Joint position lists
++++

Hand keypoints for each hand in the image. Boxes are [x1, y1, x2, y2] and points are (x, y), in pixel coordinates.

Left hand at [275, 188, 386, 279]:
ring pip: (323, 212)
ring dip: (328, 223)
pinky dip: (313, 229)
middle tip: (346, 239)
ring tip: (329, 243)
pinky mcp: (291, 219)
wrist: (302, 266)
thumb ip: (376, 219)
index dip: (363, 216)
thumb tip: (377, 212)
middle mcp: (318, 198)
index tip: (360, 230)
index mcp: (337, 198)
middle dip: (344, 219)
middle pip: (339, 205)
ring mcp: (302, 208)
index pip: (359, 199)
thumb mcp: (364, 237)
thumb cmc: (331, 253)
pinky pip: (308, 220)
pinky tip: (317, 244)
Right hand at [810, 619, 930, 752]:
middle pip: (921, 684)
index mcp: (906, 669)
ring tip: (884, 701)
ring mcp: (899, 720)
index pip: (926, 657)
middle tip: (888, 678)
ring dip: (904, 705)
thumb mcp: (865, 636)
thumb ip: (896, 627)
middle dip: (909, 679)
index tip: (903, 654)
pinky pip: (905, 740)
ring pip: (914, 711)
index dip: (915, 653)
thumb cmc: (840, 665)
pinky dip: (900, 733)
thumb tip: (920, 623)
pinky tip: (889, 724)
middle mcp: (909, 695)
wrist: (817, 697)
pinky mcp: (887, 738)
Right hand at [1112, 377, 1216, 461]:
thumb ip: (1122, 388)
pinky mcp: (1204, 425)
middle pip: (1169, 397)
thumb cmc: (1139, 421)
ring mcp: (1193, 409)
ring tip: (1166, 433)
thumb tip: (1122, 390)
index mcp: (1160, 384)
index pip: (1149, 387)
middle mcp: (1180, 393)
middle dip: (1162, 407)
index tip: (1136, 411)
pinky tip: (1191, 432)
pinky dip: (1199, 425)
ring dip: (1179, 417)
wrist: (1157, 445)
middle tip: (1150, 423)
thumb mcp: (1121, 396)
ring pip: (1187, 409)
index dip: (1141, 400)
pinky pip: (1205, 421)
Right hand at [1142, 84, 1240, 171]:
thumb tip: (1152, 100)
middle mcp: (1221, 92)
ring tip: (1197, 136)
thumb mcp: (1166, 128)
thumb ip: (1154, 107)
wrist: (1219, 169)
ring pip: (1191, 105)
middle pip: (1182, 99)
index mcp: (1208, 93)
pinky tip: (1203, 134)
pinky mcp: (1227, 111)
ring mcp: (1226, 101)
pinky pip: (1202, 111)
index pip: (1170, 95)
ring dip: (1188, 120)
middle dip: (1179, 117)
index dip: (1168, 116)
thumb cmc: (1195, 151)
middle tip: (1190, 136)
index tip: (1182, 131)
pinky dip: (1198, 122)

++++

*Task description*
Write out, without alteration, the line that contains "ring mcp: (1193, 409)" and all subsequent lines down to the end of the data above.

*Answer box*
ring mcp: (1193, 409)
ring tip: (1166, 433)
thumb tip: (1122, 390)
index mcp: (1160, 384)
index pip: (1149, 387)
middle mcp: (1180, 393)
middle dip: (1162, 407)
index tip: (1136, 411)
pinky tip: (1191, 432)
pinky dip: (1199, 425)
ring dip: (1179, 417)
wrist: (1157, 445)
middle tip: (1150, 423)
thumb mcp: (1121, 396)
ring pip: (1187, 409)
index dip: (1141, 400)
pinky pip: (1205, 421)
Right hand at [1142, 84, 1240, 171]:
thumb tip: (1152, 100)
middle mcp: (1221, 92)
ring tip: (1197, 136)
thumb mcp: (1166, 128)
thumb ip: (1154, 107)
wrist: (1219, 169)
ring pip: (1191, 105)
middle pip: (1182, 99)
index mcp: (1208, 93)
pinky tip: (1203, 134)
pinky mcp: (1227, 111)
ring mcp: (1226, 101)
pinky pip: (1202, 111)
index pip: (1170, 95)
ring dip: (1188, 120)
middle dip: (1179, 117)
index dip: (1168, 116)
thumb cmc: (1195, 151)
middle tip: (1190, 136)
index tip: (1182, 131)
pinky dip: (1198, 122)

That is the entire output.